Senate Source

November 2007

 

Senate to Monitor Implementation of Graduate Non-Resident Tuition Directive

 

Implementing a presidential directive to return non-resident tuition (NRT) to graduate student support at the campuses is one of the Academic Senate’s top priorities in 2007-08.

 

Earlier this year, President Dynes responded to the Senate’s May 2006 Memorial to the Regents by eliminating NRT for three years after an academic graduate student’s advancement to candidacy. The president also issued a directive for all NRT funds to be made transparent and returned to the campuses earmarked broadly for graduate student support.

 

Senate Chair Michael Brown says that although NRT funds will not necessarily return to their specific source, the campuses should use them to support graduate students.
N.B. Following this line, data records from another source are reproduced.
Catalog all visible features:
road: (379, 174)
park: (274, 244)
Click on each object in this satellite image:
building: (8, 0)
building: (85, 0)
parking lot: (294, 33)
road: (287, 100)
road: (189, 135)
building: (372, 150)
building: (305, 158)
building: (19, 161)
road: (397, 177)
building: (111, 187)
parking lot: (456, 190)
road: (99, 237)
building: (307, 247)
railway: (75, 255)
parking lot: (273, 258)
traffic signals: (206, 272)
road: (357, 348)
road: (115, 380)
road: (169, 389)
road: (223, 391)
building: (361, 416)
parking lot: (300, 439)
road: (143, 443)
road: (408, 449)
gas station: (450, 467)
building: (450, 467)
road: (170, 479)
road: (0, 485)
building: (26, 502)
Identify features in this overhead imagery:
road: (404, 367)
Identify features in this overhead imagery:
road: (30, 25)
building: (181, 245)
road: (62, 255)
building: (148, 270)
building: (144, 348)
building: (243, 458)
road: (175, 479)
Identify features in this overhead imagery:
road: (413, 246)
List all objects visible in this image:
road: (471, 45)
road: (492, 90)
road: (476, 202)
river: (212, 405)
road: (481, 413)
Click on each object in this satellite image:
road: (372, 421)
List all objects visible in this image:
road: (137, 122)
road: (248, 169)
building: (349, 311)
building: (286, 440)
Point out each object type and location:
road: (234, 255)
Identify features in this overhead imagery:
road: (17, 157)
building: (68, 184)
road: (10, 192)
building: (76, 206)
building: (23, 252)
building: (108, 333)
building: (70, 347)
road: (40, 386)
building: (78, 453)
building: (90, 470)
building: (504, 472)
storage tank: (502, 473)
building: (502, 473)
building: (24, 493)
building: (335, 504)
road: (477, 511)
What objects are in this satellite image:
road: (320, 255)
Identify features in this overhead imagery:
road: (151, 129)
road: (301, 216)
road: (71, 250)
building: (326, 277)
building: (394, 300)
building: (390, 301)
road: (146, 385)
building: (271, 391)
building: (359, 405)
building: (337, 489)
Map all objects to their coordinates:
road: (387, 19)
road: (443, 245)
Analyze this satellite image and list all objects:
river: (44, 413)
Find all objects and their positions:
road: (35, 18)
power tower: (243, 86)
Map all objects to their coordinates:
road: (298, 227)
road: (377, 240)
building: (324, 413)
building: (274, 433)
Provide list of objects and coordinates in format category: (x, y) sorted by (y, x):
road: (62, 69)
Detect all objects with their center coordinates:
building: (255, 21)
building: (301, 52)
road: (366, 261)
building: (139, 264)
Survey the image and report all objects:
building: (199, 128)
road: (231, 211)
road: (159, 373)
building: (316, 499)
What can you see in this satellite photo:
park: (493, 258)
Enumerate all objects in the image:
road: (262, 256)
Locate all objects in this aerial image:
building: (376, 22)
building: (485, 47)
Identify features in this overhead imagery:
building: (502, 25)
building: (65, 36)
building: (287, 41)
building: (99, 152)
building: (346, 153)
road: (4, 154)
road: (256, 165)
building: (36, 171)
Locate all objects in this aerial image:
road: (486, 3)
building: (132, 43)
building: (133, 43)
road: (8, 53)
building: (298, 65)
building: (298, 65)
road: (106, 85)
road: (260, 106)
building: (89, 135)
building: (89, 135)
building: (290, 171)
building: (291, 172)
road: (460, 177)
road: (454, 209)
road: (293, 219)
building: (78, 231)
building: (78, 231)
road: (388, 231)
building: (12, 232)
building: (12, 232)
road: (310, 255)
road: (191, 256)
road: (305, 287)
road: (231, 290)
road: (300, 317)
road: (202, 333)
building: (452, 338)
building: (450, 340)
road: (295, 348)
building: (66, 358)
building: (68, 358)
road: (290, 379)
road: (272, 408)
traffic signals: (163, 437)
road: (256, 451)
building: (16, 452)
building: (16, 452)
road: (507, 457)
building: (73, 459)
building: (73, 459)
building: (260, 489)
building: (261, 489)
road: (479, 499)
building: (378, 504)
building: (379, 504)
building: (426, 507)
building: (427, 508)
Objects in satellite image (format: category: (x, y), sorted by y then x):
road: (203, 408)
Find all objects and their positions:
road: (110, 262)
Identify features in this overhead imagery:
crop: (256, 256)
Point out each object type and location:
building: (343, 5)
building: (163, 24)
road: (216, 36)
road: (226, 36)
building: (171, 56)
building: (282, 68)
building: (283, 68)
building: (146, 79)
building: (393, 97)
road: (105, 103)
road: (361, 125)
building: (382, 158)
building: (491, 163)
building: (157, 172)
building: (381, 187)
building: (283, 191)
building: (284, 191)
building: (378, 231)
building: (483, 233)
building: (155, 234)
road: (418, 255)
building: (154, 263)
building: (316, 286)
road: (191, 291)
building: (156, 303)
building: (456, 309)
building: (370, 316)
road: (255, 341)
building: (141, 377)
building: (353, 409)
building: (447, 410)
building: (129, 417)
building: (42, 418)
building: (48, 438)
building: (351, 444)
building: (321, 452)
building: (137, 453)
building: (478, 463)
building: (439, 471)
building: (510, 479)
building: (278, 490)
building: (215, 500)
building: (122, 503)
He encourages divisional faculty and Senate committees to help monitor implementation of the directive. “Local faculty should be able to ask their chancellor and EVC where the NRT funds, dollar for dollar, are going in terms of graduate student support,” he says. “The funds should be traceable.”

 

Chair Brown says the Senate’s Memorial urged the complete elimination of NRT; however, UC is currently legally bound to collect it. Still, he believes the new protocol will have a positive impact on graduate education. The Senate will continue to lobby for relief from the state mandate. “NRT is a tax on our graduate education enterprise that reduces the diversity of our graduate student profile, particularly with respect to our international representation. It handicaps the research engine, and the teaching engine, of UC. We need to continue working to eliminate the NRT, period.”

 

In addition, the Coordinating Committee on Graduate Affairs (CCGA) continues to actively monitor ongoing developments with NRT, as well as the eventual implementation of this directive.